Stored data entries
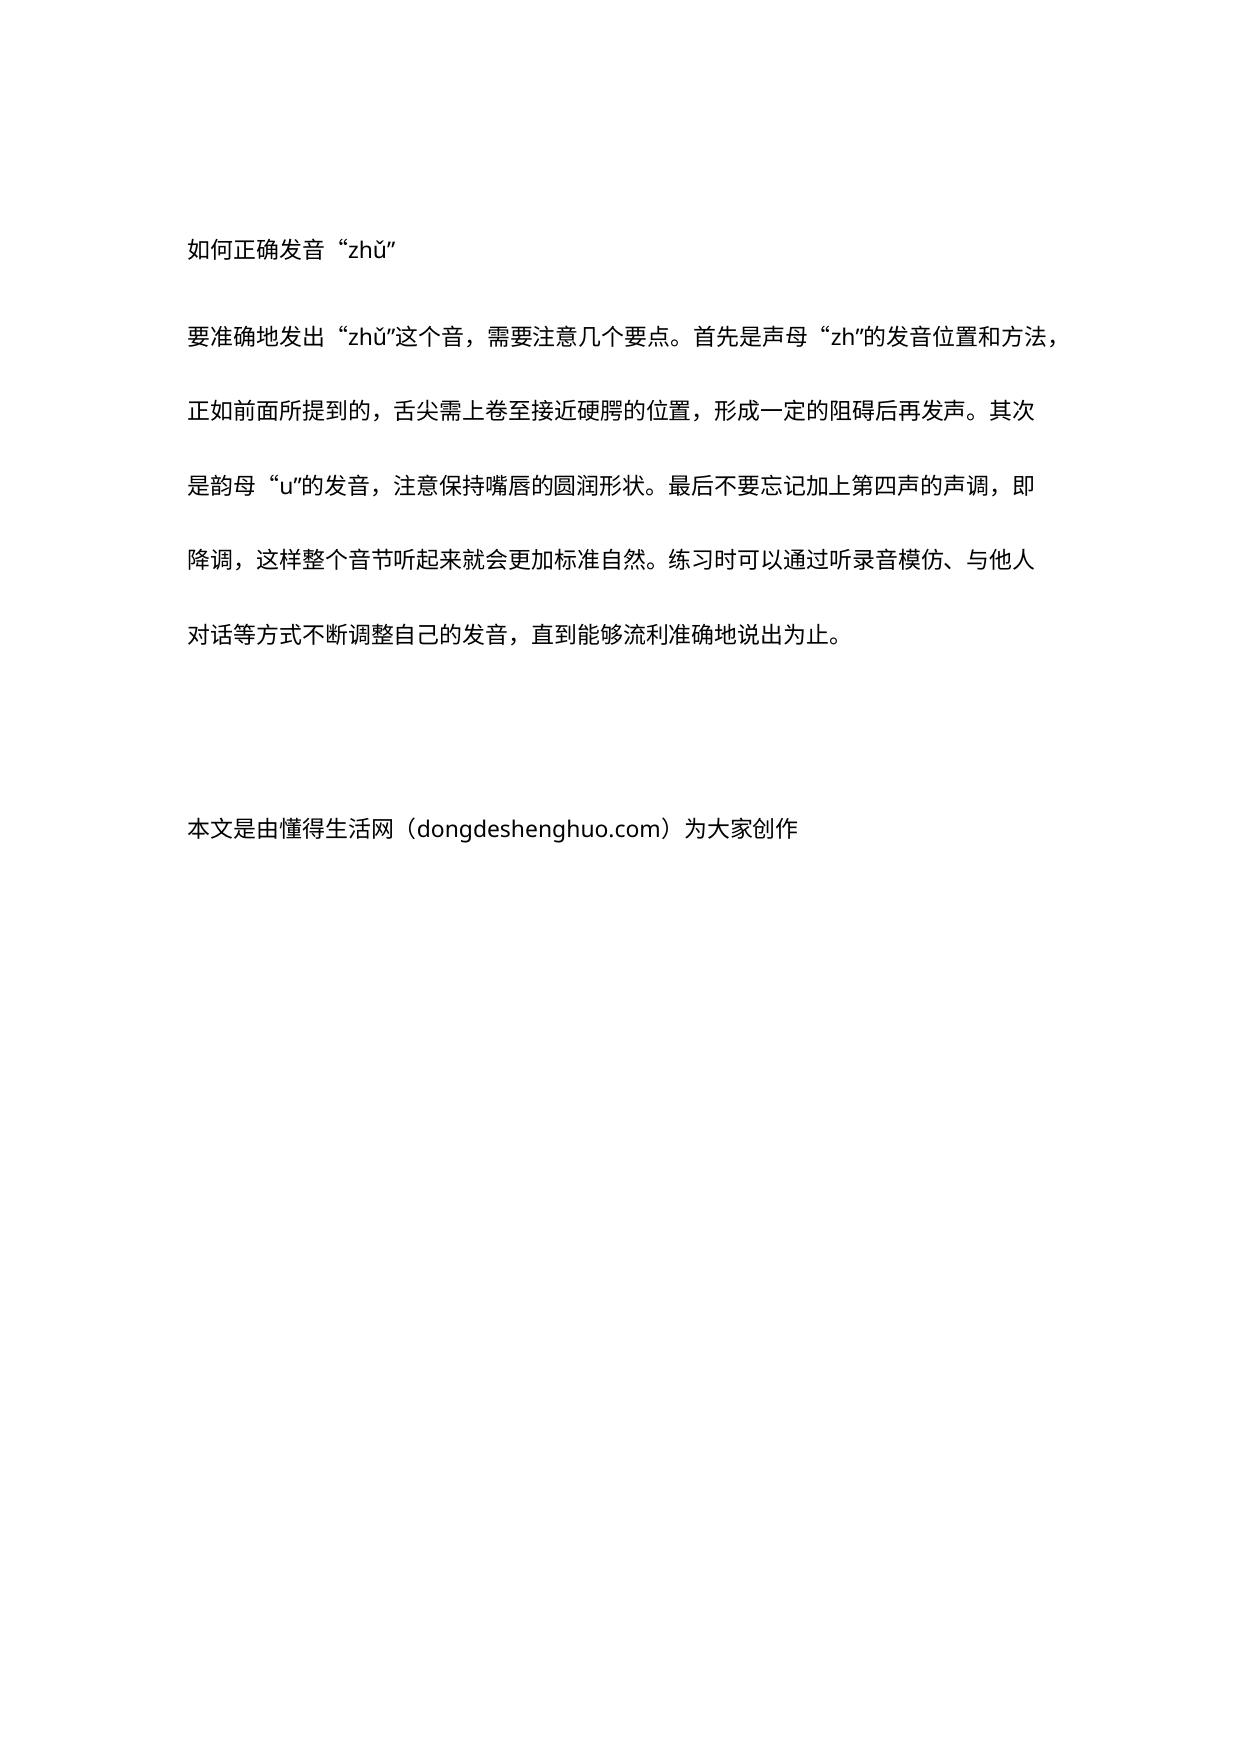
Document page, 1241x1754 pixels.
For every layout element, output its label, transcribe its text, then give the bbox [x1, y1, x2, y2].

text 本文是由懂得生活网（dongdeshenghuo.com）为大家创作 [187, 796, 1053, 861]
text 如何正确发音“zhǔ” [187, 216, 1053, 281]
text 要准确地发出“zhǔ”这个音，需要注意几个要点。首先是声母“zh”的发音位置和方法，正如前面所提到的，舌尖需上卷至接近硬腭的位置，形成一定的阻碍后再发声。其次是韵母“u”的发音，注意保持嘴唇的圆润形状。最后不要忘记加上第四声的声调，即降调，这样整个音节听起来就会更加标准自然。练习时可以通过听录音模仿、与他人对话等方式不断调整自己的发音，直到能够流利准确地说出为止。 [187, 302, 1053, 666]
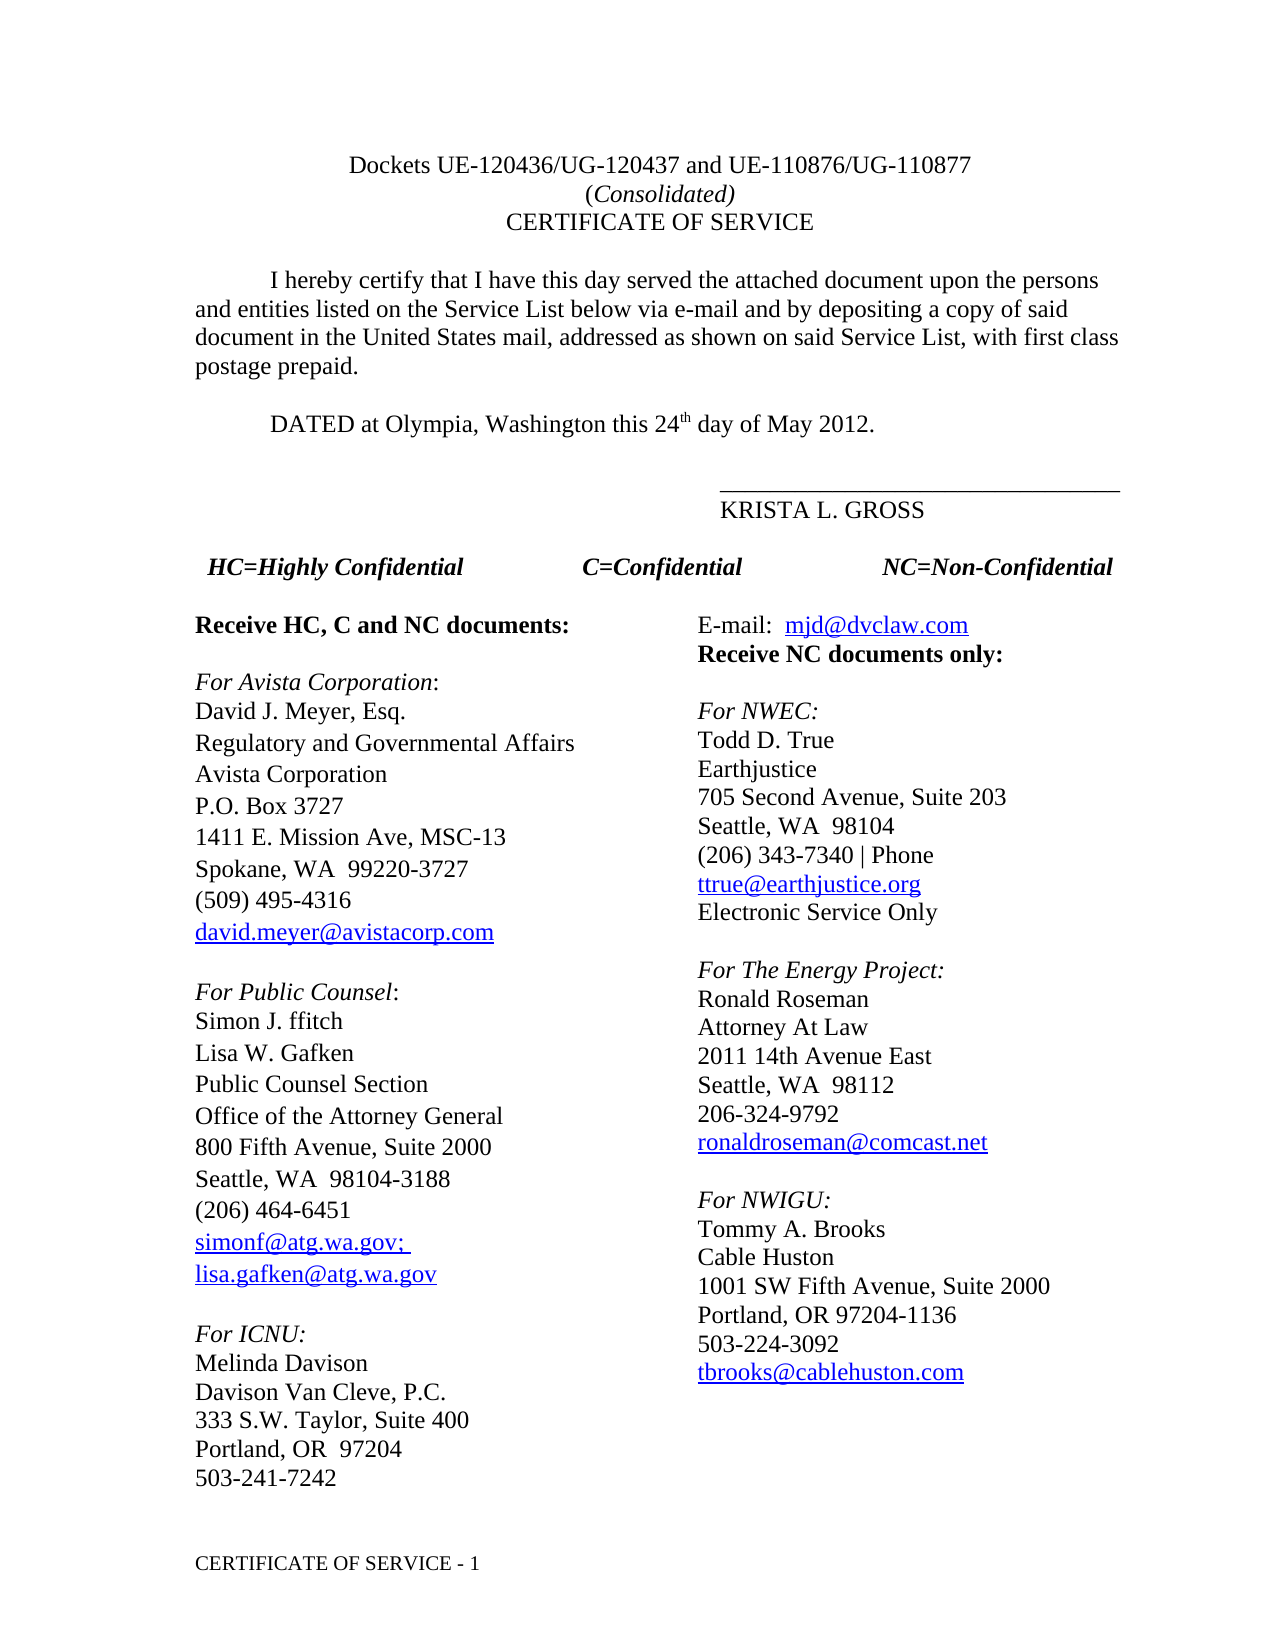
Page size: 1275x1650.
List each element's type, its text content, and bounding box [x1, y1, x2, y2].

text tbrooks@cablehuston.com [697, 1357, 1125, 1386]
text Public Counsel Section [195, 1069, 622, 1098]
text Tommy A. Brooks [697, 1214, 1125, 1242]
text 503-224-3092 [697, 1329, 1125, 1357]
text Simon J. ffitch [195, 1006, 622, 1035]
text Office of the Attorney General [195, 1101, 622, 1130]
text 2011 14th Avenue East [697, 1041, 1125, 1070]
text Avista Corporation [195, 759, 622, 788]
text (206) 343-7340 | Phone [697, 840, 1125, 869]
text ttrue@earthjustice.org [697, 869, 1125, 897]
text CERTIFICATE OF SERVICE [195, 207, 1125, 236]
text david.meyer@avistacorp.com [195, 917, 622, 946]
text Seattle, WA 98104-3188 [195, 1164, 622, 1193]
text I hereby certify that I have this day served the attached document upon the persons and entities listed on the Service List below via e-mail and by depositing a copy of said document in the United States mail, addressed as shown on said Service List, with first class postage prepaid. [195, 265, 1125, 380]
text simonf@atg.wa.gov; lisa.gafken@atg.wa.gov [195, 1227, 622, 1287]
text Earthjustice [697, 754, 1125, 782]
text Cable Huston [697, 1242, 1125, 1271]
text E-mail: mjd@dvclaw.com [697, 610, 1125, 639]
text For NWEC: [697, 696, 1125, 725]
text 1001 SW Fifth Avenue, Suite 2000 [697, 1271, 1125, 1300]
text Electronic Service Only [697, 897, 1125, 926]
text Seattle, WA 98112 [697, 1070, 1125, 1099]
text (206) 464-6451 [195, 1196, 622, 1224]
text For NWIGU: [697, 1185, 1125, 1214]
subtitle HC=Highly Confidential C=Confidential NC=Non-Confidential [195, 552, 1125, 581]
text (Consolidated) [195, 179, 1125, 207]
text Seattle, WA 98104 [697, 811, 1125, 840]
text Attorney At Law [697, 1012, 1125, 1041]
text For The Energy Project: [697, 955, 1125, 984]
text 1411 E. Mission Ave, MSC-13 [195, 822, 622, 851]
text Receive NC documents only: [697, 639, 1125, 667]
text For ICNU: [195, 1319, 622, 1348]
text Todd D. True [697, 725, 1125, 754]
text KRISTA L. GROSS [645, 495, 1125, 524]
text (509) 495-4316 [195, 886, 622, 914]
text Regulatory and Governmental Affairs [195, 728, 622, 757]
text 503-241-7242 [195, 1463, 622, 1492]
text P.O. Box 3727 [195, 791, 622, 820]
text DATED at Olympia, Washington this 24th day of May 2012. [195, 409, 1125, 437]
text For Avista Corporation: [195, 667, 622, 696]
text 206-324-9792 [697, 1099, 1125, 1127]
text Melinda Davison [195, 1348, 622, 1377]
text 333 S.W. Taylor, Suite 400 [195, 1405, 622, 1434]
text 705 Second Avenue, Suite 203 [697, 782, 1125, 811]
text Portland, OR 97204 [195, 1434, 622, 1463]
text ronaldroseman@comcast.net [697, 1127, 1125, 1156]
text Receive HC, C and NC documents: [195, 610, 622, 639]
text Portland, OR 97204-1136 [697, 1300, 1125, 1329]
text Ronald Roseman [697, 984, 1125, 1012]
text Davison Van Cleve, P.C. [195, 1377, 622, 1405]
text Spokane, WA 99220-3727 [195, 854, 622, 883]
text For Public Counsel: [195, 977, 622, 1006]
subtitle Dockets UE-120436/UG-120437 and UE-110876/UG-110877 [195, 150, 1125, 179]
text ________________________________ [645, 466, 1125, 495]
text David J. Meyer, Esq. [195, 696, 622, 725]
text 800 Fifth Avenue, Suite 2000 [195, 1132, 622, 1161]
text Lisa W. Gafken [195, 1038, 622, 1067]
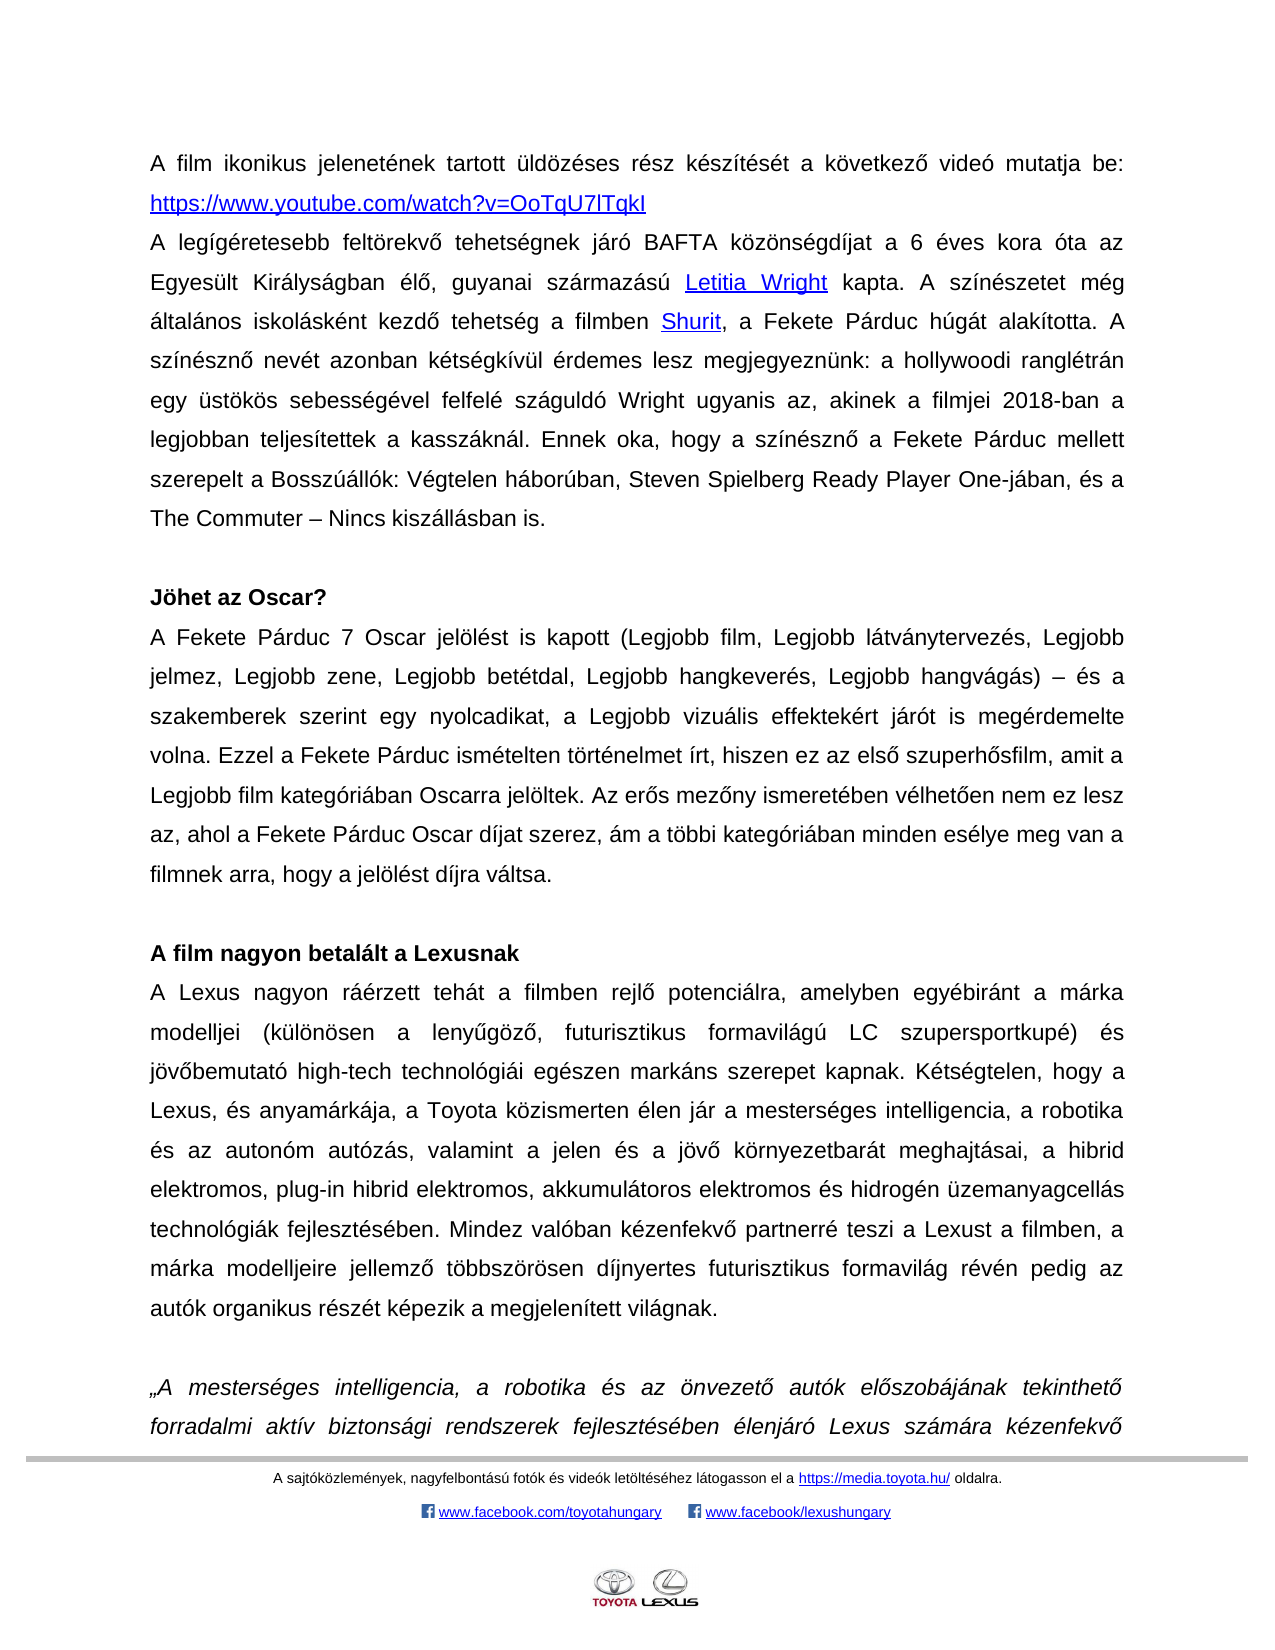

=== Assignment ===
Would you return all the data exactly as given, minus the pictures?

=== Response to this task ===
Document page, 1241x1754 pixels.
For every layout element, output its label, transcribe its text, then give the bbox [x1, y1, x2, y2].

text 本文是由懂得生活网（dongdeshenghuo.com）为大家创作 [187, 796, 1053, 861]
text 如何正确发音“zhǔ” [187, 216, 1053, 281]
text 要准确地发出“zhǔ”这个音，需要注意几个要点。首先是声母“zh”的发音位置和方法，正如前面所提到的，舌尖需上卷至接近硬腭的位置，形成一定的阻碍后再发声。其次是韵母“u”的发音，注意保持嘴唇的圆润形状。最后不要忘记加上第四声的声调，即降调，这样整个音节听起来就会更加标准自然。练习时可以通过听录音模仿、与他人对话等方式不断调整自己的发音，直到能够流利准确地说出为止。 [187, 302, 1053, 666]
Page size: 1275x1650.
List each element's type, its text content, and bounding box [x1, y1, x2, y2].

text tbrooks@cablehuston.com [697, 1357, 1125, 1386]
text Public Counsel Section [195, 1069, 622, 1098]
text Tommy A. Brooks [697, 1214, 1125, 1242]
text 503-224-3092 [697, 1329, 1125, 1357]
text Simon J. ffitch [195, 1006, 622, 1035]
text Office of the Attorney General [195, 1101, 622, 1130]
text 2011 14th Avenue East [697, 1041, 1125, 1070]
text Avista Corporation [195, 759, 622, 788]
text (206) 343-7340 | Phone [697, 840, 1125, 869]
text ttrue@earthjustice.org [697, 869, 1125, 897]
text CERTIFICATE OF SERVICE [195, 207, 1125, 236]
text david.meyer@avistacorp.com [195, 917, 622, 946]
text Seattle, WA 98104-3188 [195, 1164, 622, 1193]
text I hereby certify that I have this day served the attached document upon the persons and entities listed on the Service List below via e-mail and by depositing a copy of said document in the United States mail, addressed as shown on said Service List, with first class postage prepaid. [195, 265, 1125, 380]
text simonf@atg.wa.gov; lisa.gafken@atg.wa.gov [195, 1227, 622, 1287]
text Earthjustice [697, 754, 1125, 782]
text Cable Huston [697, 1242, 1125, 1271]
text E-mail: mjd@dvclaw.com [697, 610, 1125, 639]
text For NWEC: [697, 696, 1125, 725]
text 1001 SW Fifth Avenue, Suite 2000 [697, 1271, 1125, 1300]
text Electronic Service Only [697, 897, 1125, 926]
text Seattle, WA 98112 [697, 1070, 1125, 1099]
text (206) 464-6451 [195, 1196, 622, 1224]
text For NWIGU: [697, 1185, 1125, 1214]
subtitle HC=Highly Confidential C=Confidential NC=Non-Confidential [195, 552, 1125, 581]
text (Consolidated) [195, 179, 1125, 207]
text Seattle, WA 98104 [697, 811, 1125, 840]
text Attorney At Law [697, 1012, 1125, 1041]
text For The Energy Project: [697, 955, 1125, 984]
text 1411 E. Mission Ave, MSC-13 [195, 822, 622, 851]
text Receive NC documents only: [697, 639, 1125, 667]
text For ICNU: [195, 1319, 622, 1348]
text Todd D. True [697, 725, 1125, 754]
text KRISTA L. GROSS [645, 495, 1125, 524]
text (509) 495-4316 [195, 886, 622, 914]
text Regulatory and Governmental Affairs [195, 728, 622, 757]
text 503-241-7242 [195, 1463, 622, 1492]
text P.O. Box 3727 [195, 791, 622, 820]
text DATED at Olympia, Washington this 24th day of May 2012. [195, 409, 1125, 437]
text For Avista Corporation: [195, 667, 622, 696]
text 206-324-9792 [697, 1099, 1125, 1127]
text Melinda Davison [195, 1348, 622, 1377]
text 333 S.W. Taylor, Suite 400 [195, 1405, 622, 1434]
text 705 Second Avenue, Suite 203 [697, 782, 1125, 811]
text Portland, OR 97204 [195, 1434, 622, 1463]
text ronaldroseman@comcast.net [697, 1127, 1125, 1156]
text Receive HC, C and NC documents: [195, 610, 622, 639]
text Portland, OR 97204-1136 [697, 1300, 1125, 1329]
text Ronald Roseman [697, 984, 1125, 1012]
text Davison Van Cleve, P.C. [195, 1377, 622, 1405]
text Spokane, WA 99220-3727 [195, 854, 622, 883]
text For Public Counsel: [195, 977, 622, 1006]
subtitle Dockets UE-120436/UG-120437 and UE-110876/UG-110877 [195, 150, 1125, 179]
text ________________________________ [645, 466, 1125, 495]
text David J. Meyer, Esq. [195, 696, 622, 725]
text 800 Fifth Avenue, Suite 2000 [195, 1132, 622, 1161]
text Lisa W. Gafken [195, 1038, 622, 1067]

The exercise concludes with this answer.